Exercise: The answer must be the lines from the one containing "stained with DAB" through the last line of the data below, copied exactly, with nothing else.

Data to use:
--------------------------------
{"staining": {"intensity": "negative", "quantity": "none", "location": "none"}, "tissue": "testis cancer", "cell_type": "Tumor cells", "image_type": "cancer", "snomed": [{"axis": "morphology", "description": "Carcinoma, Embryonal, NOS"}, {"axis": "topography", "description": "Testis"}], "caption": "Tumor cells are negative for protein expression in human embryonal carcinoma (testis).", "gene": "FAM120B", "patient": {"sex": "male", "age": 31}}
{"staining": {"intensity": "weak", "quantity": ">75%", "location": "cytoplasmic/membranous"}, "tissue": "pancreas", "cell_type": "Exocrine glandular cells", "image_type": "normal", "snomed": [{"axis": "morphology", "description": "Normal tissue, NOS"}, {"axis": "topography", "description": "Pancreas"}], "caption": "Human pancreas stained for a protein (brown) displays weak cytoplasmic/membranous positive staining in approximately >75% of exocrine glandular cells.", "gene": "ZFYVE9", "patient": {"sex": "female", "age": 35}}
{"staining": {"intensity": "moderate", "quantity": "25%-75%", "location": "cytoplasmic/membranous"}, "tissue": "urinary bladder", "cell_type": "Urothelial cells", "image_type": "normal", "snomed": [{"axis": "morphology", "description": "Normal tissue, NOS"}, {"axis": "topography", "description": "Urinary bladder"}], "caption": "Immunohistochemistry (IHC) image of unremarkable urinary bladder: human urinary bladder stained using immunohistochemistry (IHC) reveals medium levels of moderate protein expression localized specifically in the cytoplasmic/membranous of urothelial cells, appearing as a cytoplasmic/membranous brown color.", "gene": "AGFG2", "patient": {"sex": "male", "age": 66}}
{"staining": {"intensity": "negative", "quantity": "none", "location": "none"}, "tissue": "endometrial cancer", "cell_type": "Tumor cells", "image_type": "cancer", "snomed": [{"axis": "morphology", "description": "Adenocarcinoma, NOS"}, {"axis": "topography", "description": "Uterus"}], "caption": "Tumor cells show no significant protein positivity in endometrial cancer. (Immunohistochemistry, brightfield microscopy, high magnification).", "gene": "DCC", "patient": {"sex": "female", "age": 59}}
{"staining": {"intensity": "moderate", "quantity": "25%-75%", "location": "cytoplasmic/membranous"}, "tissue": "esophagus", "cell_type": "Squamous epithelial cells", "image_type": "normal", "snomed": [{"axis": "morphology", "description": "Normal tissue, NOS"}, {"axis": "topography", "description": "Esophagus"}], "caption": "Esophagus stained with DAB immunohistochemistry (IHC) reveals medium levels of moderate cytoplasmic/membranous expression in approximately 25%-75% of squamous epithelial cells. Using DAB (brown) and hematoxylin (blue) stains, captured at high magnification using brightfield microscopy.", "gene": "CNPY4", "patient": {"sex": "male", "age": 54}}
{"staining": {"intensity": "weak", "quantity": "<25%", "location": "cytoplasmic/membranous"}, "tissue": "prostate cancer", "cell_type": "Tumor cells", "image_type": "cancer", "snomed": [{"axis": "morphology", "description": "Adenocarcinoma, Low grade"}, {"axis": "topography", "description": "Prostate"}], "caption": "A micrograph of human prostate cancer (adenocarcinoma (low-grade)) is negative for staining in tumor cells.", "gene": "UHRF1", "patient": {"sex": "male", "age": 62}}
--------------------------------
Solution to this task:
{"staining": {"intensity": "moderate", "quantity": "25%-75%", "location": "cytoplasmic/membranous"}, "tissue": "esophagus", "cell_type": "Squamous epithelial cells", "image_type": "normal", "snomed": [{"axis": "morphology", "description": "Normal tissue, NOS"}, {"axis": "topography", "description": "Esophagus"}], "caption": "Esophagus stained with DAB immunohistochemistry (IHC) reveals medium levels of moderate cytoplasmic/membranous expression in approximately 25%-75% of squamous epithelial cells. Using DAB (brown) and hematoxylin (blue) stains, captured at high magnification using brightfield microscopy.", "gene": "CNPY4", "patient": {"sex": "male", "age": 54}}
{"staining": {"intensity": "weak", "quantity": "<25%", "location": "cytoplasmic/membranous"}, "tissue": "prostate cancer", "cell_type": "Tumor cells", "image_type": "cancer", "snomed": [{"axis": "morphology", "description": "Adenocarcinoma, Low grade"}, {"axis": "topography", "description": "Prostate"}], "caption": "A micrograph of human prostate cancer (adenocarcinoma (low-grade)) is negative for staining in tumor cells.", "gene": "UHRF1", "patient": {"sex": "male", "age": 62}}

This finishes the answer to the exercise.